*** Source information Section Begins ***

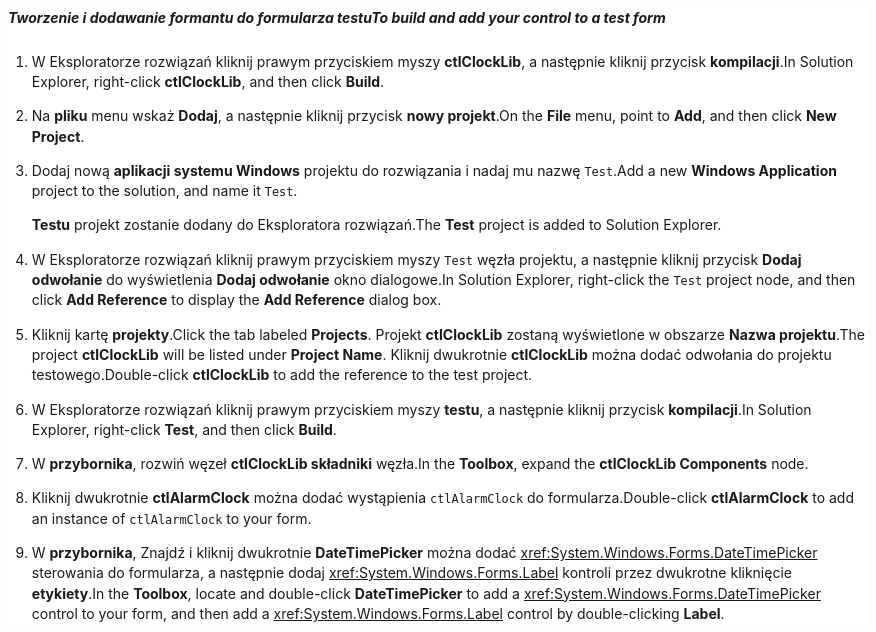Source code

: ##### <a name="to-build-and-add-your-control-to-a-test-form"></a><span data-ttu-id="5dd58-269">Tworzenie i dodawanie formantu do formularza testu</span><span class="sxs-lookup"><span data-stu-id="5dd58-269">To build and add your control to a test form</span></span>  
  
1.  <span data-ttu-id="5dd58-270">W Eksploratorze rozwiązań kliknij prawym przyciskiem myszy **ctlClockLib**, a następnie kliknij przycisk **kompilacji**.</span><span class="sxs-lookup"><span data-stu-id="5dd58-270">In Solution Explorer, right-click **ctlClockLib**, and then click **Build**.</span></span>  
  
2.  <span data-ttu-id="5dd58-271">Na **pliku** menu wskaż **Dodaj**, a następnie kliknij przycisk **nowy projekt**.</span><span class="sxs-lookup"><span data-stu-id="5dd58-271">On the **File** menu, point to **Add**, and then click **New Project**.</span></span>  
  
3.  <span data-ttu-id="5dd58-272">Dodaj nową **aplikacji systemu Windows** projektu do rozwiązania i nadaj mu nazwę `Test`.</span><span class="sxs-lookup"><span data-stu-id="5dd58-272">Add a new **Windows Application** project to the solution, and name it `Test`.</span></span>  
  
     <span data-ttu-id="5dd58-273">**Testu** projekt zostanie dodany do Eksploratora rozwiązań.</span><span class="sxs-lookup"><span data-stu-id="5dd58-273">The **Test** project is added to Solution Explorer.</span></span>  
  
4.  <span data-ttu-id="5dd58-274">W Eksploratorze rozwiązań kliknij prawym przyciskiem myszy `Test` węzła projektu, a następnie kliknij przycisk **Dodaj odwołanie** do wyświetlenia **Dodaj odwołanie** okno dialogowe.</span><span class="sxs-lookup"><span data-stu-id="5dd58-274">In Solution Explorer, right-click the `Test` project node, and then click **Add Reference** to display the **Add Reference** dialog box.</span></span>  
  
5.  <span data-ttu-id="5dd58-275">Kliknij kartę **projekty**.</span><span class="sxs-lookup"><span data-stu-id="5dd58-275">Click the tab labeled **Projects**.</span></span> <span data-ttu-id="5dd58-276">Projekt **ctlClockLib** zostaną wyświetlone w obszarze **Nazwa projektu**.</span><span class="sxs-lookup"><span data-stu-id="5dd58-276">The project **ctlClockLib** will be listed under **Project Name**.</span></span> <span data-ttu-id="5dd58-277">Kliknij dwukrotnie **ctlClockLib** można dodać odwołania do projektu testowego.</span><span class="sxs-lookup"><span data-stu-id="5dd58-277">Double-click **ctlClockLib** to add the reference to the test project.</span></span>  
  
6.  <span data-ttu-id="5dd58-278">W Eksploratorze rozwiązań kliknij prawym przyciskiem myszy **testu**, a następnie kliknij przycisk **kompilacji**.</span><span class="sxs-lookup"><span data-stu-id="5dd58-278">In Solution Explorer, right-click **Test**, and then click **Build**.</span></span>  
  
7.  <span data-ttu-id="5dd58-279">W **przybornika**, rozwiń węzeł **ctlClockLib składniki** węzła.</span><span class="sxs-lookup"><span data-stu-id="5dd58-279">In the **Toolbox**, expand the **ctlClockLib Components** node.</span></span>  
  
8.  <span data-ttu-id="5dd58-280">Kliknij dwukrotnie **ctlAlarmClock** można dodać wystąpienia `ctlAlarmClock` do formularza.</span><span class="sxs-lookup"><span data-stu-id="5dd58-280">Double-click **ctlAlarmClock** to add an instance of `ctlAlarmClock` to your form.</span></span>  
  
9. <span data-ttu-id="5dd58-281">W **przybornika**, Znajdź i kliknij dwukrotnie **DateTimePicker** można dodać <xref:System.Windows.Forms.DateTimePicker> sterowania do formularza, a następnie dodaj <xref:System.Windows.Forms.Label> kontroli przez dwukrotne kliknięcie **etykiety**.</span><span class="sxs-lookup"><span data-stu-id="5dd58-281">In the **Toolbox**, locate and double-click **DateTimePicker** to add a <xref:System.Windows.Forms.DateTimePicker> control to your form, and then add a <xref:System.Windows.Forms.Label> control by double-clicking **Label**.</span></span>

*** Source information Section Ends ***

-- Your objective --
Copy every line of the listing above without changing anything, and leave the pictures out of your copy.

-- Answer for this exercise --
Source code

: ##### <a name="to-build-and-add-your-control-to-a-test-form"></a><span data-ttu-id="5dd58-269">Tworzenie i dodawanie formantu do formularza testu</span><span class="sxs-lookup"><span data-stu-id="5dd58-269">To build and add your control to a test form</span></span>  
  
1.  <span data-ttu-id="5dd58-270">W Eksploratorze rozwiązań kliknij prawym przyciskiem myszy **ctlClockLib**, a następnie kliknij przycisk **kompilacji**.</span><span class="sxs-lookup"><span data-stu-id="5dd58-270">In Solution Explorer, right-click **ctlClockLib**, and then click **Build**.</span></span>  
  
2.  <span data-ttu-id="5dd58-271">Na **pliku** menu wskaż **Dodaj**, a następnie kliknij przycisk **nowy projekt**.</span><span class="sxs-lookup"><span data-stu-id="5dd58-271">On the **File** menu, point to **Add**, and then click **New Project**.</span></span>  
  
3.  <span data-ttu-id="5dd58-272">Dodaj nową **aplikacji systemu Windows** projektu do rozwiązania i nadaj mu nazwę `Test`.</span><span class="sxs-lookup"><span data-stu-id="5dd58-272">Add a new **Windows Application** project to the solution, and name it `Test`.</span></span>  
  
     <span data-ttu-id="5dd58-273">**Testu** projekt zostanie dodany do Eksploratora rozwiązań.</span><span class="sxs-lookup"><span data-stu-id="5dd58-273">The **Test** project is added to Solution Explorer.</span></span>  
  
4.  <span data-ttu-id="5dd58-274">W Eksploratorze rozwiązań kliknij prawym przyciskiem myszy `Test` węzła projektu, a następnie kliknij przycisk **Dodaj odwołanie** do wyświetlenia **Dodaj odwołanie** okno dialogowe.</span><span class="sxs-lookup"><span data-stu-id="5dd58-274">In Solution Explorer, right-click the `Test` project node, and then click **Add Reference** to display the **Add Reference** dialog box.</span></span>  
  
5.  <span data-ttu-id="5dd58-275">Kliknij kartę **projekty**.</span><span class="sxs-lookup"><span data-stu-id="5dd58-275">Click the tab labeled **Projects**.</span></span> <span data-ttu-id="5dd58-276">Projekt **ctlClockLib** zostaną wyświetlone w obszarze **Nazwa projektu**.</span><span class="sxs-lookup"><span data-stu-id="5dd58-276">The project **ctlClockLib** will be listed under **Project Name**.</span></span> <span data-ttu-id="5dd58-277">Kliknij dwukrotnie **ctlClockLib** można dodać odwołania do projektu testowego.</span><span class="sxs-lookup"><span data-stu-id="5dd58-277">Double-click **ctlClockLib** to add the reference to the test project.</span></span>  
  
6.  <span data-ttu-id="5dd58-278">W Eksploratorze rozwiązań kliknij prawym przyciskiem myszy **testu**, a następnie kliknij przycisk **kompilacji**.</span><span class="sxs-lookup"><span data-stu-id="5dd58-278">In Solution Explorer, right-click **Test**, and then click **Build**.</span></span>  
  
7.  <span data-ttu-id="5dd58-279">W **przybornika**, rozwiń węzeł **ctlClockLib składniki** węzła.</span><span class="sxs-lookup"><span data-stu-id="5dd58-279">In the **Toolbox**, expand the **ctlClockLib Components** node.</span></span>  
  
8.  <span data-ttu-id="5dd58-280">Kliknij dwukrotnie **ctlAlarmClock** można dodać wystąpienia `ctlAlarmClock` do formularza.</span><span class="sxs-lookup"><span data-stu-id="5dd58-280">Double-click **ctlAlarmClock** to add an instance of `ctlAlarmClock` to your form.</span></span>  
  
9. <span data-ttu-id="5dd58-281">W **przybornika**, Znajdź i kliknij dwukrotnie **DateTimePicker** można dodać <xref:System.Windows.Forms.DateTimePicker> sterowania do formularza, a następnie dodaj <xref:System.Windows.Forms.Label> kontroli przez dwukrotne kliknięcie **etykiety**.</span><span class="sxs-lookup"><span data-stu-id="5dd58-281">In the **Toolbox**, locate and double-click **DateTimePicker** to add a <xref:System.Windows.Forms.DateTimePicker> control to your form, and then add a <xref:System.Windows.Forms.Label> control by double-clicking **Label**.</span></span>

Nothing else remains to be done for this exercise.